Former and current analysts at Merrill Lynch & Co. will be publicly interrogated in the coming months as part of an expanding state investigation into allegations that Wall Street’s stock analysts misled investors to promote companies that paid fees to the investment bank, officials said today.
Under an obscure provision of New York securities law, state Attorney General Eliot Spitzer will require former Merrill Lynch star Henry Blodget and other Internet analysts to testify under oath about the stark contrast between their rosy public reports on the companies and their sometimes damning private remarks.
In thousands of e-mails and documents, the Merrill Lynch analysts sometimes derided as “junk” and “crap” the very stocks they were promoting with encouragement from investment-banking colleagues, according to documents delivered to court on Monday. Spitzer contends that those e-mails show that analysts, who were purported to offer independent advice, were misleading investors.
John Coffee Jr., a Columbia University professor of corporate law, likened the approach to congressional hearings that are likely to serve as “ceremonial humiliation” for Merrill Lynch and other banks.

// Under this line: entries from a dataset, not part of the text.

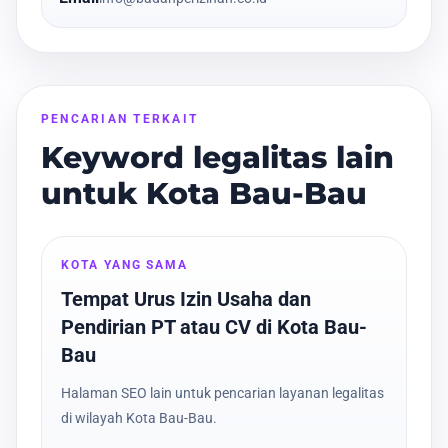
PENCARIAN TERKAIT
Keyword legalitas lain
untuk Kota Bau-Bau
KOTA YANG SAMA
Tempat Urus Izin Usaha dan
Pendirian PT atau CV di Kota Bau-
Bau
Halaman SEO lain untuk pencarian layanan legalitas
di wilayah Kota Bau-Bau.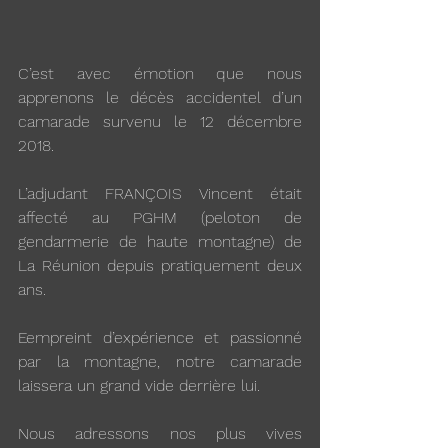
C’est avec émotion que nous 
apprenons le décès accidentel d’un 
camarade survenu le 12 décembre 
2018.
L’adjudant FRANÇOIS Vincent était 
affecté au PGHM (peloton de 
gendarmerie de haute montagne) de 
La Réunion depuis pratiquement deux 
ans.
Eempreint d’expérience et passionné 
par la montagne, notre camarade 
laissera un grand vide derrière lui.
Nous adressons nos plus vives 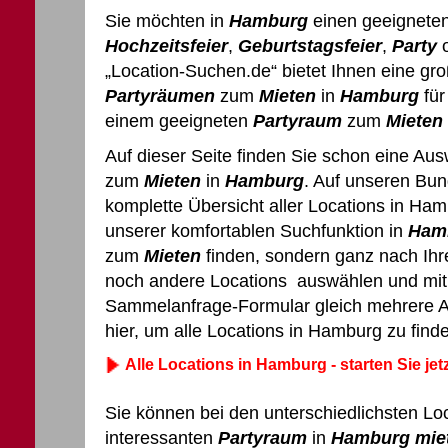
Sie möchten in
Hamburg
einen geeignete
Hochzeitsfeier
,
Geburtstagsfeier
,
Party
o
„Location-Suchen.de“ bietet Ihnen eine g
Partyräumen
zum
Mieten
in
Hamburg
für
einem geeigneten
Partyraum
zum
Mieten
Auf dieser Seite finden Sie schon eine Aus
zum
Mieten
in
Hamburg
. Auf unseren Bun
komplette Übersicht aller Locations in Ham
unserer komfortablen Suchfunktion in
Ham
zum
Mieten
finden, sondern ganz nach Ih
noch andere Locations auswählen und mit 
Sammelanfrage-Formular gleich mehrere An
hier, um alle Locations in Hamburg zu find
Alle Locations in Hamburg - starten Sie jet
Sie können bei den unterschiedlichsten Lo
interessanten
Partyraum
in
Hamburg
mie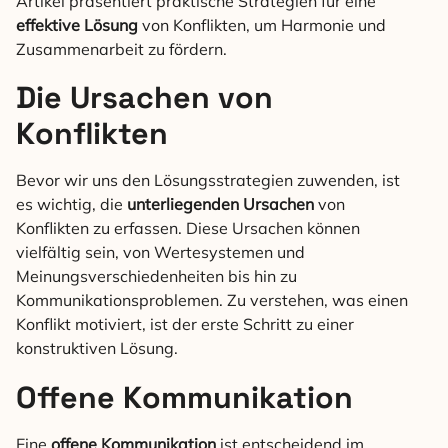
Artikel präsentiert praktische Strategien für eine
effektive Lösung
von Konflikten, um Harmonie und
Zusammenarbeit zu fördern.
Die Ursachen von
Konflikten
Bevor wir uns den Lösungsstrategien zuwenden, ist
es wichtig, die
unterliegenden Ursachen
von
Konflikten zu erfassen. Diese Ursachen können
vielfältig sein, von Wertesystemen und
Meinungsverschiedenheiten bis hin zu
Kommunikationsproblemen. Zu verstehen, was einen
Konflikt motiviert, ist der erste Schritt zu einer
konstruktiven Lösung.
Offene Kommunikation
Eine
offene Kommunikation
ist entscheidend im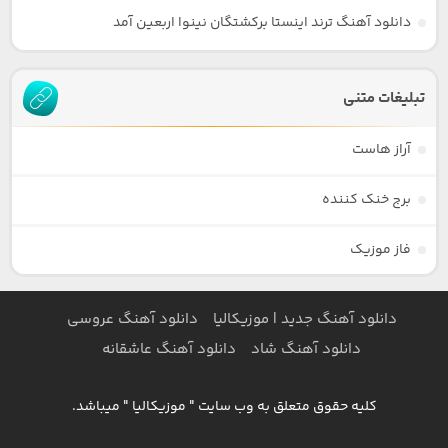
دانلود آهنگ ترند اینستا برکشتگان نینوا اربعین آمد
تبلیغات متنی
آراز هاست
برج خنک کننده
فاز موزیک
دانلود آهنگ جدید | موزیکالیا
دانلود آهنگ عروسی
دانلود آهنگ شاد
دانلود آهنگ عاشقانه
کلیه حقوق متعلق به وب سایت " موزیکالیا " میباشد.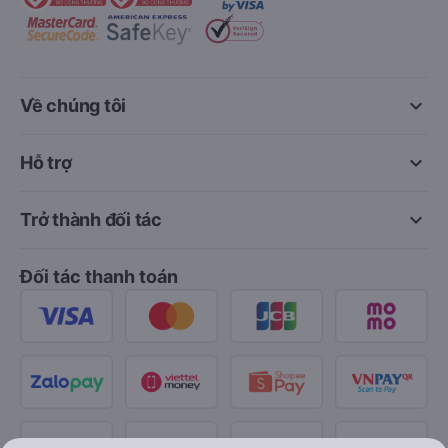
keyboard_arrow_down
Về chúng tôi
keyboard_arrow_down
Hỗ trợ
keyboard_arrow_down
Trở thành đối tác
Đối tác thanh toán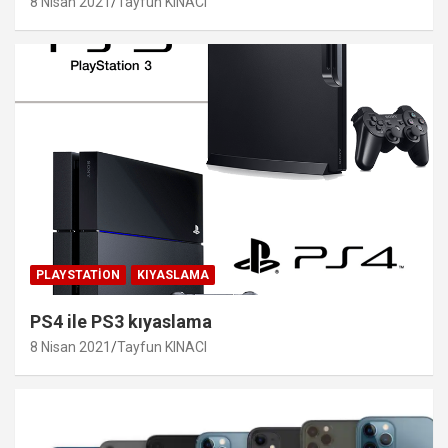
8 Nisan 2021
Tayfun KINACI
PLAYSTATION
KIYASLAMA
PS4 ile PS3 kıyaslama
8 Nisan 2021
Tayfun KINACI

Officials at Merrill Lynch declined to comment today. On Monday, the bank denied Spitzer’s allegation in a prepared statement and said his conclusions “are just plain wrong.” One person familiar with the situation said Merrill Lynch officials believe that testimony taken from current and former employees supports their contention that the e-mails were taken out of context.
Spitzer elaborated on his plans in an interview the day after a judge prohibited Merrill Lynch from issuing research reports unless the bank discloses the investment banking-relationships it has with report subjects. A hearing on the judge’s order is scheduled for tomorrow.
Spitzer said the investigation, which began last summer, will include other investment banks, whose records he has subpoenaed in recent weeks. He declined to identify them.
He said he plans to use testimony from the hearings to build a case for stricter federal regulations on potential conflicts of interest in the investment world.
“We need more than investment banks saying ‘we will build better compliance departments,’ ” Spitzer said.
Spitzer is using a provision of the state’s Martin Act, one of the oldest and toughest securities laws in the nation. It provides wide latitude to conduct legislative-style hearings to gather evidence of securities fraud.
The case adds to growing scrutiny of Wall Street practices. They were criticized after the Internet investment bust two years ago and again more recently when Enron Corp. collapsed while many analysts still rated its stock a “buy.”
On Monday, stockholders who lost billions of dollars when Enron declared bankruptcy added Merrill Lynch and several other investment banks as defendants in lawsuits, charging that they directly helped the Houston energy trader defraud investors.
Congress is examining the analysts’ role in the Enron case.
“Misleading advice that may result from widespread conflicts of interest between investment banks and their stock analysts appears to be rampant,” said Sen. Joseph I. Lieberman (D-Conn.), chairman of the Senate Governmental Affairs Committee, who conducted hearings on the role of analysts in the Enron debacle.
“Unfortunately in this environment, investors must be very cautious in heeding the advice of Wall Street analysts,” he said.
“It is a very real problem,” said Rep. James C. Greenwood (R-Pa.), chairman of a House investigating subcommittee, who is considering legislation that would mandate much broader disclosures of investment-banking ties. “There is no doubt about the fact that research is used as a marketing tool by investment banks, and that puts investors potentially at risk.”